Brazilian Compliance Guide
The Decree 8.420/2015 (in Brazilian Portuguese) stipulates criteria by which a company’s compliance system will be evaluated when sanctions are imposed. Having a compliance program in place in accordance with these criteria can significantly lessen administrative penalties. Factors such as the size of the company will be part of the compliance program’s evaluation. Here are some guidelines to consider:
Senior management should convey a clear policy against corruption to employees and show commitment to the policy.
Potential risks should be periodically researched, analysed and addressed.
Compliance policies and procedures must be applicable to all employees and third parties. The compliance function must be independent and have authority. If relevant, there must be specific procedures related to public procurement and interactions with government officials.
Third parties should be regularly assessed, especially before awarding and renewing contracts. Due diligence must be used in corporate and M&A transactions.

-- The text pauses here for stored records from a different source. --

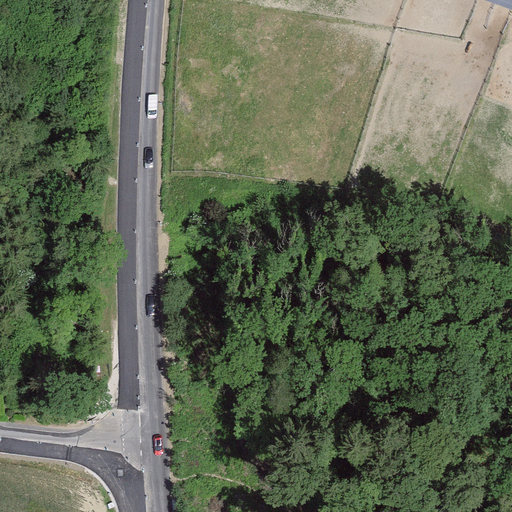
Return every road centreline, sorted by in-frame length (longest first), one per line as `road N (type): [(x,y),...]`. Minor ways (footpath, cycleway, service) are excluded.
road 1 (secondary): [(147,465),(143,238),(155,0)]
road 2 (residential): [(0,444),(147,465)]
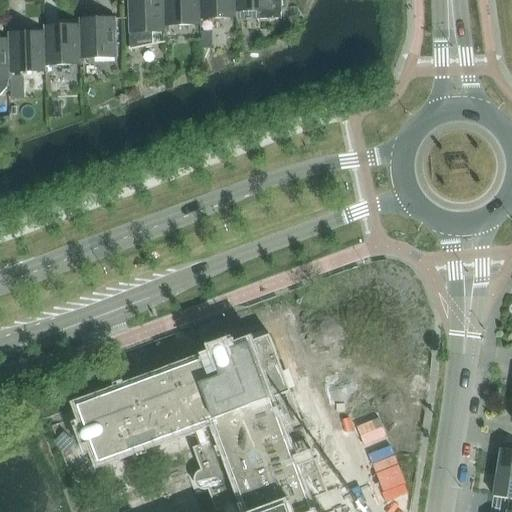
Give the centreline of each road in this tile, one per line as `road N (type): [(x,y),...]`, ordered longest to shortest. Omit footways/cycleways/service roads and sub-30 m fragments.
road 1 (secondary): [(0,340),(411,199)]
road 2 (secondary): [(402,152),(256,184),(0,284)]
road 3 (residential): [(439,511),(465,336)]
road 4 (residential): [(465,336),(477,315),(485,219)]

Appropriate steps should be taken to ensure policies are continually communicated, reassessed, understood, and updated over time. Procedures must be in place to detect and stop irregularities and to remediate damages.

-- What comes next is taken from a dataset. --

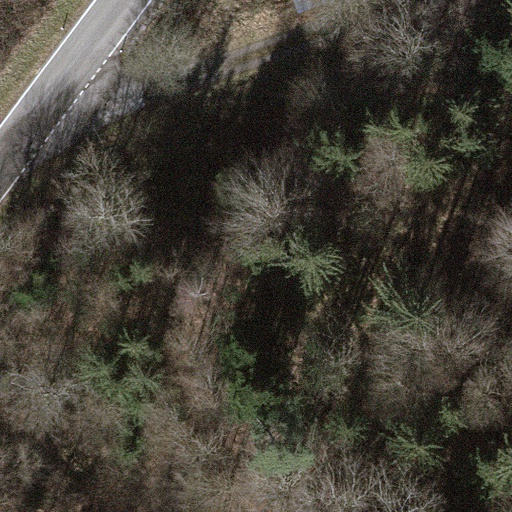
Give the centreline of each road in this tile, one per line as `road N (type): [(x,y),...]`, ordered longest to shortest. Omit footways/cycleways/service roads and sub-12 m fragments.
road 1 (track): [(406,0),(39,124)]
road 2 (tertiary): [(126,0),(0,181)]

Establish internal controls to ensure the reliability of financial statements. Ensure that books and records must be accurate and complete.
Reporting and Disciplinary Measures
Establish channels of communication where employees are free to report offences and good faith whistleblowers are protected. Share information on irregularities among employees and third parties. Establish disciplinary measures to penalise non-compliance. Update policies and procedures following investigations.
A company’s code of conduct should be clear, detailed and communicated to all employees and third parties. Periodical training must take place.